• **TO-DO ITEM**:
Could you copy exactly the lines from the start of the records through the one containing "however, a common", both included, and leave out the pictures?

• **LISTED ENTRIES**:
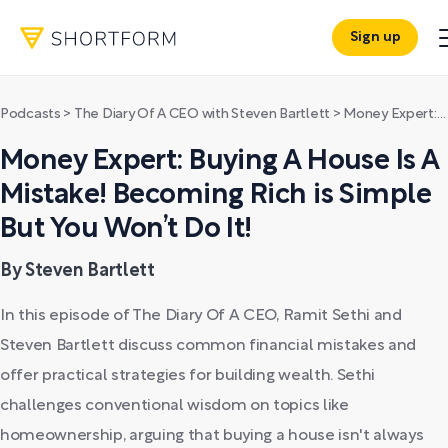
Sign up
Podcasts
>
The Diary Of A CEO with Steven Bartlett
>
Money Expert: Buying A House Is A Mistake! Becoming Rich is Simple But You Won’t Do It!
Money Expert: Buying A House Is A
Mistake! Becoming Rich is Simple
But You Won’t Do It!
By Steven Bartlett
In this episode of The Diary Of A CEO, Ramit Sethi and
Steven Bartlett discuss common financial mistakes and
offer practical strategies for building wealth. Sethi
challenges conventional wisdom on topics like
homeownership, arguing that buying a house isn't always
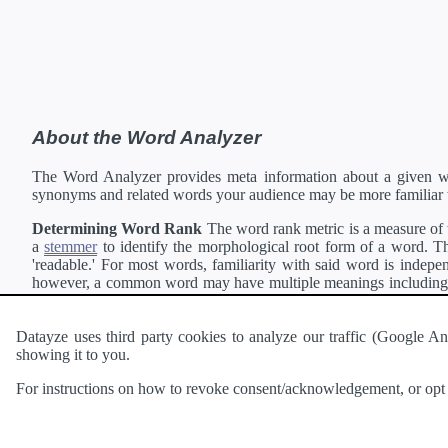
About the Word Analyzer
The Word Analyzer provides meta information about a given wor
synonyms and related words your audience may be more familiar 
Determining Word Rank
The word rank metric is a measure of w
a
stemmer
to identify the morphological root form of a word. Thi
'readable.' For most words, familiarity with said word is indepen
however, a common word may have multiple meanings including a 
collection of freely available english documents and summing the 
Definitions
Definitions of each word are generating using the
Pea
Datayze uses third party cookies to analyze our traffic (Google
showing it to you.
Interested in
readability
?
The
Readability Analyzer
can analyze 
For instructions on how to revoke consent/acknowledgement, or opt o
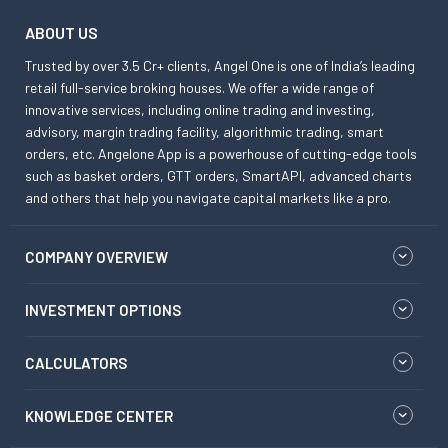
ABOUT US
Trusted by over 3.5 Cr+ clients, Angel One is one of India’s leading
retail full-service broking houses. We offer a wide range of
innovative services, including online trading and investing,
advisory, margin trading facility, algorithmic trading, smart
orders, etc. Angelone App is a powerhouse of cutting-edge tools
such as basket orders, GTT orders, SmartAPI, advanced charts
and others that help you navigate capital markets like a pro.
COMPANY OVERVIEW
INVESTMENT OPTIONS
CALCULATORS
KNOWLEDGE CENTER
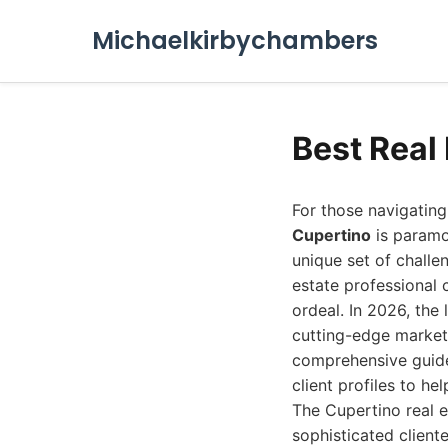
Michaelkirbychambers
Best Real
For those navigating
Cupertino
is paramou
unique set of challe
estate professional 
ordeal. In 2026, the
cutting-edge market
comprehensive guide 
client profiles to h
The Cupertino real e
sophisticated client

• **TASK OUTPUT**:
Sign up
Podcasts
>
The Diary Of A CEO with Steven Bartlett
>
Money Expert: Buying A House Is A Mistake! Becoming Rich is Simple But You Won’t Do It!
Money Expert: Buying A House Is A
Mistake! Becoming Rich is Simple
But You Won’t Do It!
By Steven Bartlett
In this episode of The Diary Of A CEO, Ramit Sethi and
Steven Bartlett discuss common financial mistakes and
offer practical strategies for building wealth. Sethi
challenges conventional wisdom on topics like
homeownership, arguing that buying a house isn't always
About the Word Analyzer
The Word Analyzer provides meta information about a given wor
synonyms and related words your audience may be more familiar 
Determining Word Rank
The word rank metric is a measure of w
a
stemmer
to identify the morphological root form of a word. Thi
'readable.' For most words, familiarity with said word is indepen
however, a common word may have multiple meanings including a 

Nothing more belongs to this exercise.